May Apartment Update

I received the May financials for the Houston apartment complex and I'm pleased to see the numbers continue their improvement. Last month's record income was exceeded by almost $3,000, setting another new record for the highest income since 2010. Also, as mentioned last month, we received a reimbursement from our insurance company for some electrical work that was done last month. Just as the expense depressed our monthly income last month, the refund inflated our monthly income this month. However, if we exclude that amount, the property actually showed a $1,200 profit this month! That's the first time in a long time the property has been in positive territory. Looking at the entire year so far, it's still underwater, but it's possible the property  may be emerging from the red sea.

Will this trend continue? I hope so. In what may or may not be an ominous sign, management did not give an indication of how June was shaping up.

Security At Houston Apartment Complex

Last month, I noticed that the financials for the Houston apartment complex showed the security expense had dropped from between $1,500 and $3,000 a month to zero. My concern was that management eliminated some security measures as a cost cutting move. I was worried that this might result in an increase in vandalism and crime-related expenses. I emailed management about this and, it took a while, but I finally got a response.

It turns out, management was able to cancel the private on-site security patrols they were using because they were able to install security cameras owned by the Houston Police Department at no cost. In the couple of months these have been in operation, there has not been in increase in criminal activity, so it seems to be a positive move.

April Apartment Update

As hinted at last month, the April numbers for the Houston apartment complex were good.
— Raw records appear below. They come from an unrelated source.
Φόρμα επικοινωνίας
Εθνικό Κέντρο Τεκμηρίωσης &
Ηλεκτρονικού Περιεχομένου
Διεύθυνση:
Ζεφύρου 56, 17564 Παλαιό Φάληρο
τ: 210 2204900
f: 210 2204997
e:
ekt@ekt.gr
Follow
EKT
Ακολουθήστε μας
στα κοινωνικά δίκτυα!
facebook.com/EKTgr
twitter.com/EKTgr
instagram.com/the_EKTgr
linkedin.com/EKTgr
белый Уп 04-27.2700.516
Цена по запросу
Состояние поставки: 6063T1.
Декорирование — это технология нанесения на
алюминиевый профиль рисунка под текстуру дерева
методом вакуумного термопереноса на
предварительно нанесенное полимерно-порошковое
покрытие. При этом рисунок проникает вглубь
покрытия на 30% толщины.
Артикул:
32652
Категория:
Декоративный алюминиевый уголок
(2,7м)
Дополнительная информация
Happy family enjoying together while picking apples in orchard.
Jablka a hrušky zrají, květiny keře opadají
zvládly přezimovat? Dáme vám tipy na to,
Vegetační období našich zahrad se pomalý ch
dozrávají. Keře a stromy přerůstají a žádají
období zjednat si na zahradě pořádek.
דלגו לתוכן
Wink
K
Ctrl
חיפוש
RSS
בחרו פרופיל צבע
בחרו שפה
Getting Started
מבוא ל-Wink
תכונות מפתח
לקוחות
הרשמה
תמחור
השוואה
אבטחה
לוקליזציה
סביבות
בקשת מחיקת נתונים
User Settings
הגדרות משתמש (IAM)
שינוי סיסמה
Revenue hit $184,000, which is the highest since 2010. The water conservation program management implemented last year is working well - costs this year are running about 25% below last year's numbers. That's an annual savings of over $24,000.

The property still showed a loss this month, but that was due to an emergency repair that was needed. A high voltage line went out, causing half of the property to lose power. This happened on a weekend, so the emergency repair bill was $30,000. The good news is that the full amount will be recovered from insurance. Unfortunately, the expense shows up in this month's numbers and the insurance reimbursement won't show until next month's numbers, so for this month, we show a large loss. We also had slightly higher legal expenses due to working out a payment schedule with some vendors we owed money to. That expense should also be gone next month. Excluding these two one-time expenses, the property lost about $3,000 in April. This is down from a loss of $9,000 in March, $10,500 in February, and $30,000 in January. Clearly, things are moving in the right direction.

Management projects May's revenue will be slightly higher than April and the property should reach break-even in a couple of months and continue improving from there.